May 23, 2018
Hair. Silk. Cotton. Yarn. Lace. Wool. Pulp, and…cow intestines.
These are materials used in a number of untitled works of art by Ursula von Rydingsvard, the German-born artist whose work is now on display in two locations in town and will be throughout the summer.
About 10 years ago, von Rydingsvard was carving massive pieces of cedar for a project, and somewhere along her journey, she said to herself, “I wanted to make something disgusting.”
That’s when she decided to use cow intestines. Von Rydingsvard handled the intestines while wet, sewed them together, let them dry and tied them together using cotton string. That's how "stacked blankets" came to fruition.
“You can always do something you’ve never done before and surprise yourself. This is not disgusting. This does not disgust me.”
Ursula von Rydingsvard: The Contour of Feeling is a curated exhibit on display now through the end of August at The Fabric Workshop and Museum in Chinatown. It showcases roughly 20 works – mostly large-scale – and many of which have never before been seen in the U.S.
Curated by Mark Rosenthal, the exhibition’s title is taken from von Rydingsvard’s favorite poet, Rainer Maria Rilke:
We don’t know the contour of feeling; we only know what molds it from without.

#### Data to examine:
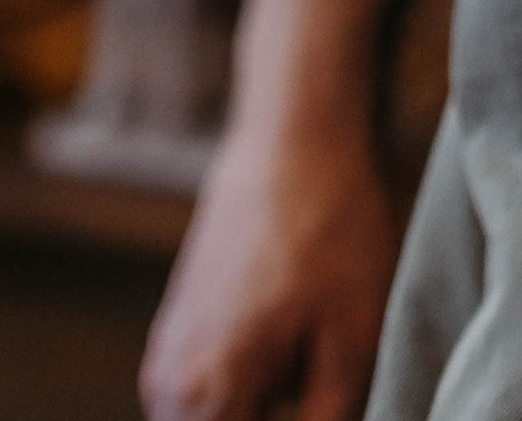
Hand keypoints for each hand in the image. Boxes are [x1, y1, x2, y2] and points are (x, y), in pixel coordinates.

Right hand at [140, 107, 399, 420]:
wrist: (298, 129)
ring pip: (218, 413)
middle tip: (323, 374)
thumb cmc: (334, 228)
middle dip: (277, 412)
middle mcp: (166, 384)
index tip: (321, 397)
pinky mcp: (180, 317)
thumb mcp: (355, 341)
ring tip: (316, 347)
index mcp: (203, 399)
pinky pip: (213, 381)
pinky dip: (251, 373)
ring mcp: (167, 349)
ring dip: (263, 402)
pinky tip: (297, 323)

#### Questions on the material:
A - In the article about the Ursula von Rydingsvard exhibit, who curated The Contour of Feeling?
B - Using the article about the Ursula von Rydingsvard exhibit, explain why she decided to work with cow intestines.
C - Continue the article about the Ursula von Rydingsvard exhibit, starting after the Rilke line that closes it.

#### Response list:
A - Mark Rosenthal curated it.

B - About 10 years ago, while she was carving massive pieces of cedar for a project, she said to herself that she wanted to make something disgusting. That's when she decided to use cow intestines.

C -
A master of large-scale wooden sculpture and oversized, monumental-type works of art, von Rydingsvard is known for pieces that are complex and enigmatic. Her collections and exhibitions appear all over the world, from her hometown of Brooklyn, N.Y. to Venice, Italy.
“The contour of feeling. I love this expression because Ursula is all about feeling – and – how does the artist’s feeling get manifested into art?” said Rosenthal.
Some notable pieces on display now at the Fabric Workshop and Museum are von Rydingsvard’s “Droga,” a 54x115x219-in. cedar and graphite piece;
See Ursula von Rydingsvard: The Contour of Feeling now through Aug. 26 at The Fabric Workshop and Museum in Chinatown.